Rivlin won, we lost
By separating it from the Economic Arrangements Bill, a possible telecommunications reform has been sentenced to death by torture in whatever committee ultimately discusses it.
Today, the Finance Ministry will submit the Economic Arrangements Bill accompanying the 2011-12 budget to the Knesset and the process of passing the budget will begin.
This is supposed to be a festive day, bringing tidings of far-reaching plans. But today will instead be gray and boring, like the Economic Arrangements Bill itself.
Once, and not so long ago, this was a revolutionary bill that included numerous reforms, structural changes, revolutions and privatizations that propelled the economy forward. But what lies before us now is a castrated bill, which has been assaulted from every side until its strength failed and it was left, utterly spent, on the floor of the Knesset.
For long weeks, Udi Nissan, the head of the treasury's budget department, did battle to keep the bill alive. But he did not receive the necessary backing from either Finance Minister Yuval Steinitz or his boss, the economic minister-in-chief, Prime Minister Benjamin Netanyahu. And when the head of the budget department has no backing, the result is that Knesset Speaker Reuven Rivlin wins, and some 40 percent of the subjects the bill originally dealt with were removed from it.
Of 67 issues originally included in the bill, 26 important changes were removed. Of these, 22 were excised completely, while four will be transferred from the fast track to the ordinary legislative track after their first reading. But experience teaches that whatever doesn't pass as part of the Economic Arrangements Bill will never pass at all.
The biggest failure relates to the so-called Wisconsin welfare-to-work plan. Six months ago, the prime and finance ministers grandly vowed to pass the Wisconsin plan in the 2011 Economic Arrangements Bill. This is an excellent plan, whose initial flaws have been corrected, and every research study has lauded its success. The program returned thousands of the chronically unemployed, people who had not held a job for years, to the labor market. But the plan was removed from the Economic Arrangements Bill, so the unemployed will go back to living off welfare - and to poverty.
Many other important reforms were also removed from the bill, including plans to rehabilitate the public broadcasting authority, increase the number of Internet service providers, improve public transportation, expand the enforcement powers granted to the treasury's supervisor of capital markets, improve the system of municipal auditing and oversight, amend the debt-collection system, streamline the courts, institute a rapid transit lane at the entrance to Tel Aviv, fine people who defraud the National Insurance Institute, reinforce buildings, increase municipal tax collection and expand the supply of apartments.
We're lucky that Rivlin at least agreed to leave a plan to increase competition in the cellphone industry in the bill, since this is an issue close to his heart: He once served as communications minister.

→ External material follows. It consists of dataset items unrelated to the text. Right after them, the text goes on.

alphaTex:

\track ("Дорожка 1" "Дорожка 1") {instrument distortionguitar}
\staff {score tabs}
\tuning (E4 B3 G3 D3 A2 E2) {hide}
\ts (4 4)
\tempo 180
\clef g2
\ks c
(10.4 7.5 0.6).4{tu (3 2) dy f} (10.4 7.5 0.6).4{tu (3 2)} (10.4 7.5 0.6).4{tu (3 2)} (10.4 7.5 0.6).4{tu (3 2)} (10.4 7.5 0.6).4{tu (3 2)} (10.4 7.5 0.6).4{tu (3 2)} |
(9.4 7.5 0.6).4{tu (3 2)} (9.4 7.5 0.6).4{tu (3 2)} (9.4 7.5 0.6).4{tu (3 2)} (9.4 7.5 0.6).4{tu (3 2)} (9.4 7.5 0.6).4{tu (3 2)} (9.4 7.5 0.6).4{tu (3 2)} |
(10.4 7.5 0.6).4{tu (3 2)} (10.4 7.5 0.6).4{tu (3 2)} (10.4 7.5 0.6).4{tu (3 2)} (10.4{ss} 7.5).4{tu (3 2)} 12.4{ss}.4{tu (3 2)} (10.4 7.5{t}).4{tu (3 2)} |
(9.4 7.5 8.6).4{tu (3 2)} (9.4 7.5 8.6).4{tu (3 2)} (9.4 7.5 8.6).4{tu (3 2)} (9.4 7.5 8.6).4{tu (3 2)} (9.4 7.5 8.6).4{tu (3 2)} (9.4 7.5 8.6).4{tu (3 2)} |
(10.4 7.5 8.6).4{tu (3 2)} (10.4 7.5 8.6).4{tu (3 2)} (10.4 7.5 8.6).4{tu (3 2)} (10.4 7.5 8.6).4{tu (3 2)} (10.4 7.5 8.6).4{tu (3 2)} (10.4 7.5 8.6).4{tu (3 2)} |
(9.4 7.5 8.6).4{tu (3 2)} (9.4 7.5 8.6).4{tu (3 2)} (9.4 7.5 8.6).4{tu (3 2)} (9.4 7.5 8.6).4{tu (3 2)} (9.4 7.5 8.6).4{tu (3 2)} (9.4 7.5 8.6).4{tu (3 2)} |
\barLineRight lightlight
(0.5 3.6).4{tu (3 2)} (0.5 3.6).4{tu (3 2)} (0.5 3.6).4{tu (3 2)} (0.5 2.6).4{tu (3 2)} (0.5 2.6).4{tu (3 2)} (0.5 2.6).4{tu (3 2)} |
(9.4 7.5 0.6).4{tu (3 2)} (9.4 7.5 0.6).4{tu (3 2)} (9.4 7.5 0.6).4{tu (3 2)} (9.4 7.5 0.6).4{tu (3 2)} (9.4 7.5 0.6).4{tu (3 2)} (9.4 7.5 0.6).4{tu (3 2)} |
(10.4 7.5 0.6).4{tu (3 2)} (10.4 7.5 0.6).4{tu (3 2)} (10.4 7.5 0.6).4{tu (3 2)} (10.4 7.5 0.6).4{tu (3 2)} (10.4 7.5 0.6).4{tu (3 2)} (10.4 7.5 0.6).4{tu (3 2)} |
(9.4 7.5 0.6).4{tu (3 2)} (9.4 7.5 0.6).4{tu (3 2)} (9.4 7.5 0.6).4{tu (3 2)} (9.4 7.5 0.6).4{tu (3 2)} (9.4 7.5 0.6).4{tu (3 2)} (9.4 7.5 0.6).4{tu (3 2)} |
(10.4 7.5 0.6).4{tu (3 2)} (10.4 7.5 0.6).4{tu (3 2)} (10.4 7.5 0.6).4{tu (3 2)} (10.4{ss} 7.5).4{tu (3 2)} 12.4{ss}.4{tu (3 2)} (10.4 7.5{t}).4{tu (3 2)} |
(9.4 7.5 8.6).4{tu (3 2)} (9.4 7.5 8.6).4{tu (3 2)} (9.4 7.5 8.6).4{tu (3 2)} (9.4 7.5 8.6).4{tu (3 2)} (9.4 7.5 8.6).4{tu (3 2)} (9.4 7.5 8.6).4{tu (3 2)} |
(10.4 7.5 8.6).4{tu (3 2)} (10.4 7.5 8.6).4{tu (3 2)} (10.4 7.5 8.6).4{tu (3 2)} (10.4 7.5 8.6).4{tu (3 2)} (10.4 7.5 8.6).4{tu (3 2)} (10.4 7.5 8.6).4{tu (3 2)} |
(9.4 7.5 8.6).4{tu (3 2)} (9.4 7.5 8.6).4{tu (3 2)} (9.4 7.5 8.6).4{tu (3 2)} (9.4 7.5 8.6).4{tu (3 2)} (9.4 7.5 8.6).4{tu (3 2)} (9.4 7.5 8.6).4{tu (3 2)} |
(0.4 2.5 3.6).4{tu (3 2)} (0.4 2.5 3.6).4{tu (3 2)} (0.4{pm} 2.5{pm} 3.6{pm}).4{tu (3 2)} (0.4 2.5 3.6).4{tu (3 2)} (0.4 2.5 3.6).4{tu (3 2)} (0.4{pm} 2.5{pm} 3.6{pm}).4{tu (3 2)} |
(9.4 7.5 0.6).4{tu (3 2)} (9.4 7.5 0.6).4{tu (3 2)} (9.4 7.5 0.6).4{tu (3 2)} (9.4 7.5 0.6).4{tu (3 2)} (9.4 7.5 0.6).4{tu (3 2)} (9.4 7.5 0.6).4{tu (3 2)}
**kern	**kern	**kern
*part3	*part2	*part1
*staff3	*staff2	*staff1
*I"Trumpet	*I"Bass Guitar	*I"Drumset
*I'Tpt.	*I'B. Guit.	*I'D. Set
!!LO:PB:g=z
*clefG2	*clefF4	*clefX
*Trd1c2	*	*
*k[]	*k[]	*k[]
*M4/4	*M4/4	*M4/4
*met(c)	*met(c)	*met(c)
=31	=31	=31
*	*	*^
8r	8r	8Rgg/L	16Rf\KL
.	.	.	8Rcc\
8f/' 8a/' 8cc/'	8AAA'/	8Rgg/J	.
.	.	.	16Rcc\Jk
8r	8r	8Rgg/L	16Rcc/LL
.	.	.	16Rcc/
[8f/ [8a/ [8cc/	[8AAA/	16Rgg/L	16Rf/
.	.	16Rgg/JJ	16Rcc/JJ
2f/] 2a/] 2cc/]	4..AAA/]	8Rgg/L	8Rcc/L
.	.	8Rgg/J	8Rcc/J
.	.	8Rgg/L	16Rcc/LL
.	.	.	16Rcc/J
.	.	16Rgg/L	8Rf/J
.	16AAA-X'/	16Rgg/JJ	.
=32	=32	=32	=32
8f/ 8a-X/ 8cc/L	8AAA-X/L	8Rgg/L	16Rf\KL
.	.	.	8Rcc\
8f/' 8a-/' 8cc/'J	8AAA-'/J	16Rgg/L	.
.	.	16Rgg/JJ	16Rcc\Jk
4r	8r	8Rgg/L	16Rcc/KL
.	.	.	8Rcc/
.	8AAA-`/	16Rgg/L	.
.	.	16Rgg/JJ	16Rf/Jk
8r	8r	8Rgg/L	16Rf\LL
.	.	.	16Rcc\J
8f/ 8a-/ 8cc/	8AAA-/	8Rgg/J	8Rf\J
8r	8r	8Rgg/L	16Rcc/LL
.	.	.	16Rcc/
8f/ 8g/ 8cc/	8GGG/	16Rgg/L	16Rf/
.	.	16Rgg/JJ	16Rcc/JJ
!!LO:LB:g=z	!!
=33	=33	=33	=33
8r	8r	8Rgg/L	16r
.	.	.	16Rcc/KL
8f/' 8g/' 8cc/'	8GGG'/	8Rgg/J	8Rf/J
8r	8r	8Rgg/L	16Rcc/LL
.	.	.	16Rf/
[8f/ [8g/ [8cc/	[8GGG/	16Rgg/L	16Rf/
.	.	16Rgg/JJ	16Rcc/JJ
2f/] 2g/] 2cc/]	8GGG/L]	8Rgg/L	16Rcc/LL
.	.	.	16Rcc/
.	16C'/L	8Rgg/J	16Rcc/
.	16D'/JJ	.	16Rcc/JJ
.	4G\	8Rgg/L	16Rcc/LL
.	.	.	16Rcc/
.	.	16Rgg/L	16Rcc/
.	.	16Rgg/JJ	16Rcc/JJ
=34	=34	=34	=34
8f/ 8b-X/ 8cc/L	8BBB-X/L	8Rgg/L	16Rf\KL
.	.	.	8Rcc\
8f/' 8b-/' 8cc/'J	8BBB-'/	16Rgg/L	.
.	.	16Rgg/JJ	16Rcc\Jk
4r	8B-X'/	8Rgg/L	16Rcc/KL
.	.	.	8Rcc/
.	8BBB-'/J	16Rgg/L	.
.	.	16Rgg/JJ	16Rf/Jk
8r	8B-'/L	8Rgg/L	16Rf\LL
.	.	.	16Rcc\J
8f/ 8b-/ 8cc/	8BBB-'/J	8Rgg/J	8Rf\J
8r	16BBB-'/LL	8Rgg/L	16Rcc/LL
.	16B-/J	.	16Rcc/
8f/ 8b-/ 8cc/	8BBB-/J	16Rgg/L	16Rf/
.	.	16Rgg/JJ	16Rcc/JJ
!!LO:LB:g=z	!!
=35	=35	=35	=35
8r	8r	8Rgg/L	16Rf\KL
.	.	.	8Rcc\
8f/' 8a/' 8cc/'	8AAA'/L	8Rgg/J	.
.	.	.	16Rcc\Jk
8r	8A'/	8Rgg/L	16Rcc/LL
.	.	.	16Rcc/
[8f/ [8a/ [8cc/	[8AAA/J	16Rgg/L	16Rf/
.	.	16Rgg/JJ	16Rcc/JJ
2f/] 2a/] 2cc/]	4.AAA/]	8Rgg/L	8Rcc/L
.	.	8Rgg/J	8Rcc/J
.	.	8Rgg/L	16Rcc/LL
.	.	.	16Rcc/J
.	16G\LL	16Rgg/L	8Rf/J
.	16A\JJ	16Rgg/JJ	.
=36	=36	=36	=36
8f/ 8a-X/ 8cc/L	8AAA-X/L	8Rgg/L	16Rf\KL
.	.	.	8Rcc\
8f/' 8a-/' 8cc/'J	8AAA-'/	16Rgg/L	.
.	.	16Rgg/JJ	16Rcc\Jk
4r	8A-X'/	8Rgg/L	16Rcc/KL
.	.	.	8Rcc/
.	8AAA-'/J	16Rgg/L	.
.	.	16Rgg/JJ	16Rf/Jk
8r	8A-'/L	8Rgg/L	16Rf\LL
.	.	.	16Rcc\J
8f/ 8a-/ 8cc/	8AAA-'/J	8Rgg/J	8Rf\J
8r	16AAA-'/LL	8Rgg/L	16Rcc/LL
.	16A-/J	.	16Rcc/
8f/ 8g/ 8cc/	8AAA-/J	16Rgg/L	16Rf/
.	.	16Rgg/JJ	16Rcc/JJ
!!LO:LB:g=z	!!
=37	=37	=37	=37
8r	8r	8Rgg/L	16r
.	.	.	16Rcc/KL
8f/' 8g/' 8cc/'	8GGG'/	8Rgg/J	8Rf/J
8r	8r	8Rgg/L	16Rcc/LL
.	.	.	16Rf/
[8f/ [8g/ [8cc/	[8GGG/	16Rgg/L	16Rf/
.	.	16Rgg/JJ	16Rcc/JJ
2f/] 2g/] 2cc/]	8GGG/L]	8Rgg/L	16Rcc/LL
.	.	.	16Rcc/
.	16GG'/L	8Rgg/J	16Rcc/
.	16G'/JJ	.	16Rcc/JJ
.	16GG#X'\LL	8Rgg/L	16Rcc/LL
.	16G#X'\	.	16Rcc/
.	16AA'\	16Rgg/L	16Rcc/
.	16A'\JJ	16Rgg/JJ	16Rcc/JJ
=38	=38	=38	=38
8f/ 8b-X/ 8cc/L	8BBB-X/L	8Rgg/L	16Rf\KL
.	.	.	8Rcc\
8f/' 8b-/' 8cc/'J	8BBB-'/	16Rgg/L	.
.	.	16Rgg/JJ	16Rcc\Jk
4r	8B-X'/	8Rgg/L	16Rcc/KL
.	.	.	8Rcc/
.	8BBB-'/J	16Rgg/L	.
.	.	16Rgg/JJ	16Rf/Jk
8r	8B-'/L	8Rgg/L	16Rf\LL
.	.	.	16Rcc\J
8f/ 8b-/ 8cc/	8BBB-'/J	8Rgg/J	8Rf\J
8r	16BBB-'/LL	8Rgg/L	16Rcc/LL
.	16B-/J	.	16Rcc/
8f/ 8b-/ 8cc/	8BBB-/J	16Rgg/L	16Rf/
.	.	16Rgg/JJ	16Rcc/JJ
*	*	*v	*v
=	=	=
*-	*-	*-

Every Knesset member knows that Israel managed to survive the worldwide financial crisis relatively unscathed. But do they realize that the main reason for this was the annual Economic Arrangements Law, which completely changed the face of the economy over the last 25 years?
This law enabled dozens of reforms and structural changes to make it through the Knesset, reforms that made the economy more modern, more open, more competitive and more conducive to growth. Without it, we would today have a closed, impoverished and outmoded economy, and the global crisis would have dealt us a mortal blow.
Thanks to the Economic Arrangements Law, we ended hyperinflation and opened the economy to competition from imports. Without this law, we would lag hugely behind in communications. We opened the gasoline and fuel markets to competition via this law, and ditto with the postal service. It was thanks to this law that the Yes satellite television company, which competes with cable, was established, and if Israel has open skies and reasonable airline ticket prices, that is also thanks solely to the Economic Arrangements Law. And these are just a few examples.
Rivlin and his fellow MKs claim the proposals that were split off from the Economic Arrangements Bill will still pass this year, following an orderly process of study and legislation in the relevant Knesset committees. What a sorry joke. Given the populist reality of this Knesset, no reform has any chance of passing these committees.
The minute a reform is separated from the Economic Arrangements Bill, it has been sentenced to death by torture in whatever committee ultimately discusses it.
For there, all the interested parties will fall on it: the tycoons, the lawyers, the lobbyists and the big unions. And they will make sure the reform is filed away in a bottom drawer and never sees the light of day. There are numerous precedents.
Therefore, "Budget Day" this year will be the day the Economic Arrangements Bill dies - and with it, the era of major reforms. A very sad day indeed.